The first person Mike Zimmer was asked to evaluate during today’s season-ending press conference was a rookie head coach by the name of Mike Zimmer.
The Vikings coach was pretty straightforward, per usual. According to Zimmer, Zimmer did some good things and some not so good things. But he never felt out of place as a first-year head coach at 57 (now 58).
“Honestly,” he said, “I never felt overwhelmed from the day I walked in.”
Zimmer, whose first head coaching job came 11 ½ months ago, said he was “lucky” for the support system of Vikings ownership, the front office and offensive coordinator Norv Turner, a former longtime NFL head coach.
“Are there some things that I would do differently? Sure,” he said. “Did I make some mistakes? Sure. But I felt like each and every day I came to work that I gave this team and the fans and the organization the very best I could give them.
“I believe in my heart that I’ll be even better next year with everything that I do just because I’ve been through all of these different things.”
Zimmer admitted that there were things he didn’t know. Not all head coaches have the capability to express that publicly.
“Were there things that surprised me? Sure,” Zimmer said. “During games were there things that happened that the referee had to explain something to me? Yeah, but I don’t think that’s unique with any coach, let alone a first-year guy.”
Zimmer was asked about the end of the Bills game, when Buffalo converted key third downs and a fourth-and-20 en route to a game-winning touchdown in the closing seconds. Zimmer had expressed regret after that game for not calling a timeout to regroup his defense before that fourth-and-20 conversion.

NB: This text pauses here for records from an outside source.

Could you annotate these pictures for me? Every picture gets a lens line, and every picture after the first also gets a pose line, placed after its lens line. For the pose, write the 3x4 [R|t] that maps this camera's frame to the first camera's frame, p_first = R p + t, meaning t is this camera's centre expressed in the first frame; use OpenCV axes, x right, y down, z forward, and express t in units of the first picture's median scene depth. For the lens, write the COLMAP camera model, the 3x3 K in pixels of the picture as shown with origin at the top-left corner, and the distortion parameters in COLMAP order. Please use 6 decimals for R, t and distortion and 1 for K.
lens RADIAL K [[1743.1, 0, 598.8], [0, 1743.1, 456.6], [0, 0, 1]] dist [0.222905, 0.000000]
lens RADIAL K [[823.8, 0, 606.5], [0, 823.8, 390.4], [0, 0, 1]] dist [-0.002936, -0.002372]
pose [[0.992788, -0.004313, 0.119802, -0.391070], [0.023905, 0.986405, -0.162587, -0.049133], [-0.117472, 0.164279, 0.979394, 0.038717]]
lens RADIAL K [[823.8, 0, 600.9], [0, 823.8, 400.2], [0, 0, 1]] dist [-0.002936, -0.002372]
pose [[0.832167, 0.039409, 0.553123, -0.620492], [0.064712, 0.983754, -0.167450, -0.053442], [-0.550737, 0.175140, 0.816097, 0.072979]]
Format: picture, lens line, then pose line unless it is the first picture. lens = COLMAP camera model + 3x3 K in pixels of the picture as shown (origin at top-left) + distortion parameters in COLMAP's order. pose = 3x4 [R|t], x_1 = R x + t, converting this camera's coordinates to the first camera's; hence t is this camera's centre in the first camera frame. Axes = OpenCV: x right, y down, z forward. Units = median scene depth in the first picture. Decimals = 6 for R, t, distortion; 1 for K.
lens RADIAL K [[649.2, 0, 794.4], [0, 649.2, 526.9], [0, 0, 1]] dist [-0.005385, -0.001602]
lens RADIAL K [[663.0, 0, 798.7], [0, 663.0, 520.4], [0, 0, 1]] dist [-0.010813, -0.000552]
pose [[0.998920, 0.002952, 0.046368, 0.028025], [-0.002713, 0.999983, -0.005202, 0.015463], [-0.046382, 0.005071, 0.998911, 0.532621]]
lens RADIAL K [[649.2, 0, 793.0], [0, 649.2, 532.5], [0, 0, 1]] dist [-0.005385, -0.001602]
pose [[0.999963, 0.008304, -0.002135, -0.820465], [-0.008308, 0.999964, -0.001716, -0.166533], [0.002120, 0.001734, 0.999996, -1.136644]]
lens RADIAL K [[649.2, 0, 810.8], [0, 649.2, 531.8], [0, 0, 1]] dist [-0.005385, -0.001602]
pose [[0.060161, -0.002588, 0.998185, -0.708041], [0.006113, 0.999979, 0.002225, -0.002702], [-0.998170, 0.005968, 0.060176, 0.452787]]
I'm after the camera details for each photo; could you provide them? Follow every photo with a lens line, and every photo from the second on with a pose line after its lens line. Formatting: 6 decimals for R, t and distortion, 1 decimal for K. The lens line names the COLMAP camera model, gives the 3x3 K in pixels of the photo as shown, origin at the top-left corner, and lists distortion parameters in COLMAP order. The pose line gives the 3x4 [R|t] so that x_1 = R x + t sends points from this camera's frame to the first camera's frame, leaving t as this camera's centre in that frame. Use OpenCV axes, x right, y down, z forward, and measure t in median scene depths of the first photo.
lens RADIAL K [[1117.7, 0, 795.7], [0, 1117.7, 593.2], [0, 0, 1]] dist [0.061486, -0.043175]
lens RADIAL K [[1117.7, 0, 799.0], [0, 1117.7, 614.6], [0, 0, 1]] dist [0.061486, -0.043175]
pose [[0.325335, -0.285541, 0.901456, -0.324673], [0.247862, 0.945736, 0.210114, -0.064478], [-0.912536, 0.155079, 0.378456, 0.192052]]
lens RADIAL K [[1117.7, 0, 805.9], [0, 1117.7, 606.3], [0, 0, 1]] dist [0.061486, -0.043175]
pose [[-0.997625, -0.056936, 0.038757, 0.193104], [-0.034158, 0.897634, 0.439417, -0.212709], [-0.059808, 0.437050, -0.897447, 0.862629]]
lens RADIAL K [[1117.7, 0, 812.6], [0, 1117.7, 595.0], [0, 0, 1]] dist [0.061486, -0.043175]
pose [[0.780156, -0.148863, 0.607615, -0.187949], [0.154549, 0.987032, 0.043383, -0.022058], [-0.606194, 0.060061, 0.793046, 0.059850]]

“I think hopefully I learned from that,” Zimmer said. Today. “Everything was so helter skelter. A team shouldn’t convert on fourth-and-20 but everything was so helter skelter at the time and it turned out to be such a critical play in the season and the game.
“Like Sunday when it was fourth-and-9 and it was kind of the same situation -everything was kind of helter skelter. The clock was going down, they were going up, we couldn’t get the call, so I called timeout on that one. Now, [the Bears] converted the fourth down, but I think I learned from the Buffalo game in that situation.
“I felt like in that situation last week against Chicago that it was a time to do it and it didn’t work out. So you say to yourself, ‘Well, maybe if we don’t call it.’ I think you can second-guess yourself on a lot of different things.”
A game against Utah always is a chance to revisit that 2013 draft-night trade between the teams, which looks better for the Wolves than it did this time last year because of Shabazz Muhammad's play so far this year.
Vikings head coach Mike Zimmer thinks linebacker Chad Greenway can still serve as a starter next year if he returns for his 10th season.
Greenway, who turns 32 in January, is owed a $7 million base salary next season. The Vikings will either restructure Greenway’s contract for a second consecutive offseason or waive him if the two sides can’t agree on a reduced salary or the Vikings are ready to move on.
“I love Chad; Chad’s a good guy,” Zimmer said. “You’d have to ask him, but I think even at his stage in his career he probably learned some things this year. And we asked him to do a lot of different things he probably hasn’t done before. He’s the kind of guy that we like to have.”
It’s the first time since Greenway’s rookie season that he missed a game. He was inactive four times due to rib and knee injuries. Greenway suffered the knee injury in Week 16 against the Dolphins that forced him to miss the season finale against the Bears.
“I feel pretty good even though I missed the first games I’ve missed in a long time,” Greenway said. “The rib injury was really kind of a fluky deal and obviously this knee thing would have put anybody out. You play a lot of football and the rib injury could have happened 10 times over. I don’t feel like I’ve become injury prone or my age has caught up to me anyway. That can happen to anybody at any point. I feel like I can continue to play somewhere – hopefully here.”
Greenway doesn’t want to uproot his family out of the Twin Cities for more money elsewhere. But it will be difficult for Greenway, who would enter his 10th season, to accept a backup position next year.
“It’s hard to be in a situation where you’re watching,” Greenway said. “I’ve just never done that and I don’t really plan on it. I’m going to go somewhere I can compete to play. If you’re in a position where you had to go somewhere else, it’s a combination of those two things — where are you going to play and have success. I want to do that here.”
Regardless of what the Vikings decide to do in the offseason, Zimmer expects to be the first one to hear from Greenway once a decision has been made.
“I don’t know what’s going to happen with him or anybody else,” Zimmer said. “I would be the first one, if it wasn’t going to work out or Chad didn’t want to be here, I’d expect that him and I would have the first conversation of anyone. I have total amount of respect for him and I will treat him with the same kind of respect.”